New Zealand shows the UK how tax cuts can revive our economy
Here is a section from this informative article by Matthew Lynn for The Telegraph:
For a small place a long way from anywhere, New Zealand has a fine history of leading the way with radical experiments in economics. While we were battling over Thatcherism, and the Americans were debating Reagan-omics, the Kiwis had “Rogernomics”, created by the Labour finance minister Roger Douglas. What had been a very 1970s, state-dominated mixed economy was swiftly transformed under Douglas into a laboratory for free market ideas. Financial markets were deregulated, the money supply was brought under tight control, the currency was floated, and industries were privatised. It was a mix that was to become orthodoxy by the 1990s, but Douglas was implementing it while our Labour Party was still planning to nationalise the top 100 companies.
Now it is doing it again – except this time without any encouragement from the US or the UK. Ever since the financial crash of 2008, even centre-Right governments have followed a very narrow path, buying into high taxes, and near-zero interest rates, and allowing budget deficits to balloon, even when financed by printed money, to keep the economy afloat. No one has strayed far from the orthodoxy. Except, that is, New Zealand.
In 2010, with the global economy still reeling from the crash, New Zealand started shifting taxes from earnings to consumption. Sales tax was increased from 12.5pc to 15pc. But the top rate of tax was reduced from 38pc to 33pc, and taxes were cut along the income scale. Corporation taxes were cut by two percentage points. There were some cuts in spending to accompany the package, but it was mainly a bet that lower taxes would create faster growth; a risky assumption at the time.
It worked. New Zealand has witnessed one of the most robust recoveries in the developed world, and one that was hardly helped by a major earthquake in Christchurch in 2011. This year, the economy is forecast to expand by 3.9pc, a faster rate than the UK or US. Higher revenues, and tight control of public spending, means it is one of only three OECD countries expected to balance its budget since the crisis of 2008. Switzerland and South Korea are the other two.
Unemployment has fallen to 5.6pc, lower than this country, and the lowest level in five years. In March, the central bank started raising interest rates, making it one of the few in the developed world to take a step that both the Bank of England and the Federal Reserve are still too nervous to attempt. Since then, it has pushed up rates four times to 3.5pc, far higher than the 0.5pc that the UK is stuck at.
That economic success has converted to electoral popularity. In the election last weekend, Key’s party scored 48pc of the vote, taking it close to the first outright majority for a single party since the country switched to PR in 1996. The Labour Party got 25pc, with the Greens on 10pc. With a faltering global economy, and with real wages stagnating across the developed world, incumbent governments have been getting pummelled everywhere. Not this one. Labour was promising tax rises, while the National Party was pledging more cuts, as well as a programme of paying down the debt. It was clear which voters preferred.
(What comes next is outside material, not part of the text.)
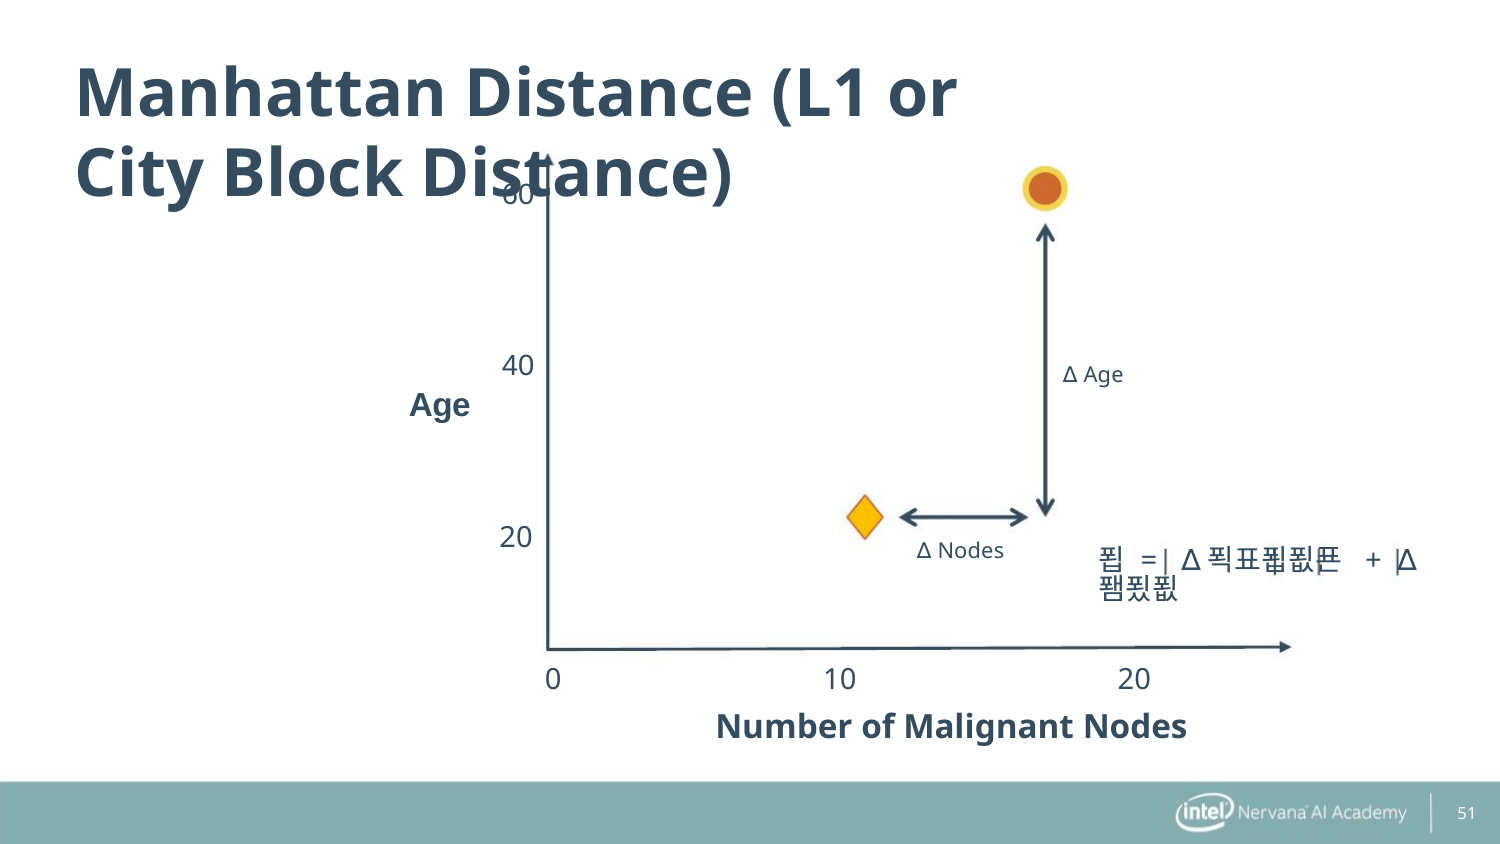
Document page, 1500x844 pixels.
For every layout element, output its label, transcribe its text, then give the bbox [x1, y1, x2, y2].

I went to New Zealand with TCS and also sponsored speaking tours, on a number of occasions from the 1970s into the 1990s. Mrs Fuller joined me on a couple of those trips and we also spent some sporty holiday time in this beautiful country – swimming in the wonderfully deep, cold and long Parnell baths; walking near the tip of the South Island; river surfing the rapids near Queenstown, and of course the spectacular Pipeline bungy jump. We even have a video of that memorable event for both of us and I would love to do it all again.
New Zealand was a declining socialist economy until Roger Douglas, mentioned above, finally grasped the nettle in true Austrian School fashion. The country experienced close to a depression for nearly a decade but emerged with a much stronger, creative and self-reliant economy which persists today. The New Zealand 50 Index (p/e 15.49 & yield 4.44%) has been a strong performer since mid-2012 but currently shows a broadening pattern, indicating that supply and demand are closer to being back in balance than we have seen for several years. Nevertheless, a decline beneath 5000 would be required to indicate a potentially significant loss of form.